And there is nothing unusual about the poor quality of recent Queensland governments (see Undesirables).

Weak governments and oppositions are not limited to Queensland noting: (a) the populist but insubstantial agenda of the incoming Rudd Government in 2007 (see Populism Trumps Electoral Victory); (b) concerns about the effectiveness of the present federal Government and Opposition (see Unstable Government); and (c) frequent criticism of the effectiveness of other state governments.

Given these circumstances it is unrealistic to expect oppositions to be able to express reliable policy agendas. Moreover, unless and until the quality of policy contributions improves, any opposition that gains government in Queensland is likely to be a repeat of something like:

  • the Goss Government, which crippled the machinery of government and achieved little of practical relevance because it believed that it knew it all (and thus did not need advice from those with practical experience or feedback from the general community);  or
  • the Borbidge Government, which gained government unexpectedly and spent its term undertaking umpteen studies in the hope that this would allow it to make informed decisions; or
  • the Beattie Government, which escalated government spending on trendy-but-often-ineffectual programs and projects, while suffering repeated administrative crises which were typically 'solved' by throwing a few hundreds of millions of dollars at them.

Perhaps running for government in Queensland is a little like a dog chasing a car. Anyone who wins government, while not really knowing what to do with it, could be in as much trouble as a dog that succeeds in catching a car.

'Building Queensland's Future - Together': A Complex Challenge

Queensland's current Opposition circulated an email on 6/5/11 entitled 'Building Queensland's Future - Together' in an apparent attempt to mobilize new energy and initiative in addressing Queensland's challenges.

Text of email received 6/5/11

“Last week in Gladstone the Shadow Minister for State Development, Infrastructure, Planning and Reconstruction, Jeff Seeney, and I announced an urgent investigation into Queensland’s infrastructure needs.

Over the past 20 years, Labor has failed to plan for the future and invest in important infrastructure and this affects us all, whether we live in cities or regional areas. I’ve been travelling Queensland since I was elected LNP Leader four weeks ago and I have seen firsthand the sorry state of many of our regional hospitals, the pot-holed roads and highways that have been flooded and it is simply not good enough.

## DIRECTIONS
(a) In the text on Queensland governments, how did the Borbidge Government spend its term?
(b) Carry the text on Queensland governments forward from its last sentence.

## Extracted items
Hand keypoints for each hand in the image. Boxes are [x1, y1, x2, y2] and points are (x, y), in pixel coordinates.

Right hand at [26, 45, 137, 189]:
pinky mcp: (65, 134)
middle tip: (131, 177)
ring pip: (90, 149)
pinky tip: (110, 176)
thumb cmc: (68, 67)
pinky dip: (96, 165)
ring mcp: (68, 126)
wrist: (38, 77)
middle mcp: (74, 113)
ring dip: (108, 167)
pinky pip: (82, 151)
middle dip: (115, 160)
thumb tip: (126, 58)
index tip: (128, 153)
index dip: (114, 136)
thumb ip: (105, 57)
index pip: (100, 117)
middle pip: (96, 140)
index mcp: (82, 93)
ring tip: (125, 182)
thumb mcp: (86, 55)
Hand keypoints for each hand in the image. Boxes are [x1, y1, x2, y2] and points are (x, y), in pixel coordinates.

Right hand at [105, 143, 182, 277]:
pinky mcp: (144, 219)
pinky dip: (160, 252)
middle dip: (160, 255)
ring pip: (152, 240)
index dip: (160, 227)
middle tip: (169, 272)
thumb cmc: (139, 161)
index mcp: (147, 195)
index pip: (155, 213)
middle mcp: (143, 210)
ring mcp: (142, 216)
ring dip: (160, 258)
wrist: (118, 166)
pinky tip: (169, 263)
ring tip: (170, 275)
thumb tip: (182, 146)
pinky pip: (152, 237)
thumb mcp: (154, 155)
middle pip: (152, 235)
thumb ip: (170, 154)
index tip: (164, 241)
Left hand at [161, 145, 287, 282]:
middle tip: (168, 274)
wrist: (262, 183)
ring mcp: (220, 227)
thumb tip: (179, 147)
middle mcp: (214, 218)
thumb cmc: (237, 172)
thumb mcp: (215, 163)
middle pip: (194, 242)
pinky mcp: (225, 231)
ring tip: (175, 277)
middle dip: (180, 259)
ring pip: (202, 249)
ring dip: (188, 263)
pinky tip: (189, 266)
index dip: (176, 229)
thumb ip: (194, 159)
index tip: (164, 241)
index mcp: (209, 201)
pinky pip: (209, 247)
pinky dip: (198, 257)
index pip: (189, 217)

## RESULTS FOR EACH TASK
(a) It spent its term undertaking umpteen studies in the hope that this would allow it to make informed decisions.

(b)
As Shadow Minister, Jeff Seeney has been tasked with consulting communities across Queensland and compiling a list of key critical infrastructure needs including roads, flood proofing measures and health facilities.

Over the next 90 days, Jeff will be travelling the length and breadth of the state putting together this list and I encourage Queensland’s councils, community groups, business organisations and agriculture sector to highlight their key infrastructure needs and have them incorporated in the LNP’s strategic blueprint, Building Queensland’s Future – Together.

An important point to make though is that due to Labor’s reckless financial management the budget cupboard is bare – so there can be no instant fixes – but with this plan we can be ready to make a practical start on Building Queensland’s Future - Together.

You might be interested to know that Premier Bligh was also in Gladstone last week – announcing a gas company will fund a new renal dialysis unit and upgrade to the operating theatre for the state government’s hospital. I believe government, not business, should be providing this critical health infrastructure.

A CanDo LNP Government will ensure taxpayers' money goes to funding critical infrastructure and the delivery of front line services, not glossy publications and publicity stunts.”

While 'building Queensland - together' seems like a constructive idea, what is required is far more than the Opposition seems to realize. 'Building Queensland' is not just about providing infrastructure or taking other government initiatives. There is also a need to build the capacity of the broader community to cope with its opportunities and challenges, including those that are not yet even understood.

More than a List of Infrastructure Options

Suggestions about possible infrastructure projects were all the Opposition sought in its email on 'Building Queensland - Together'. However soliciting such suggestions is not likely to be particularly useful.

Why? In the first place more than uninformed suggestions (ie guesses) are usually required to identify constructive infrastructure options, so there is a limit to what can be achieved by simply seeking public proposals for projects. For example:

  • Infrastructure typically involves investments that have complex relationships with related (government and private) functions and other regional facilities, as well as requiring extensive technical / economic evaluation. Wivenhoe Dam was approved only after six years of feasibility studies. By contrast the Traveston Dam option for boosting Brisbane’s water supply was reportedly identified by a brief desk-top study. However Traveston Dam may well not have been technically adequate, and political backing for a project on the basis of what amounted to a guess seemed to result in large public sector losses (see Saving 'Brand Labor' from Traveston Dam?);
  • Many transport infrastructure investments in SE Queensland seem inadequate, because they were apparently adopted on the ‘obvious’ basis of continuing traditional patterns of urban development and styles of transport in an environment in which quite different requirements are likely in future (eg see Brisbane's Transportation Monster). The global ‘peak oil’ event might be a ‘game changer’ in terms of transport and urban infrastructure requirements. However, though it is increasingly suggested to be imminent and warnings of disruptive consequences are more widespread, its implications have not yet been adequately analysed (see General notes on the 'peak oil' issue). Ultimately many traditional ideas about infrastructure and economic options may require reconsideration.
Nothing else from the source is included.